B.A. Bryn Mawr College, M.Phil and Ph.D Yale University
Studies at Universidad Nacional Autonoma de Mexico, University College, London, and Eberhard-Karls Universitat, Tubingen
Areas of Expertise
Literature of World War I, gender theory and comparative literature, nineteenth-century European women's literature, children's literature, fairy tales and folklore, modernism, "word and image" relations.
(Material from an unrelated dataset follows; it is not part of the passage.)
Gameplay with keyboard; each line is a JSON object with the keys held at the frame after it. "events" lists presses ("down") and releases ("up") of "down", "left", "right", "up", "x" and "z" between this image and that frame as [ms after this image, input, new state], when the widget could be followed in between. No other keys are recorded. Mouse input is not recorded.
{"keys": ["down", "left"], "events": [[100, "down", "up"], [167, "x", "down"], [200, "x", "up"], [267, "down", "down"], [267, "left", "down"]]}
Margaret R. Higonnet, Professor of English and
Comparative Literature, has taught at George
Washington University and the Universities of Munich and Santiago de Compostela
(Spain). A past President of the American Conference on Romanticism and the
American Comparative Literature Association, she cochairs the Study Group on
Gender, Society, and Politics at Harvard’s Center for European Studies. Her theoretical
interests have ranged from the romantic roots of modern theories (Bachelard and
Benjamin) to the intersection of feminist theory and comparative literature, as
in the volumes Borderwork (1995),
Gender in Literary History, CCS 6.2 (2009), and Comparatively Queer (forthcoming, 2010). Her work on gender issues
in the nineteenth century is represented by British Women Poets of the
Nineteenth Century (1996) and The Sense of Sex: Feminist Perspectives on
Hardy (1992), as well as several editions of Thomas Hardy. Much of her
recent scholarship has been devoted to the literature of World War I, in articles
and in Behind the Lines (1987), Lines of Fire (1999), Nurses
at the Front (2001), and Margaret
Hall’s Letters and Photographs from the Battle Country,1918-1919
(forthcoming). She has also taught courses on “Word and Image,” suicide, and
children’s literature; she edited Children’s Literature for seven years.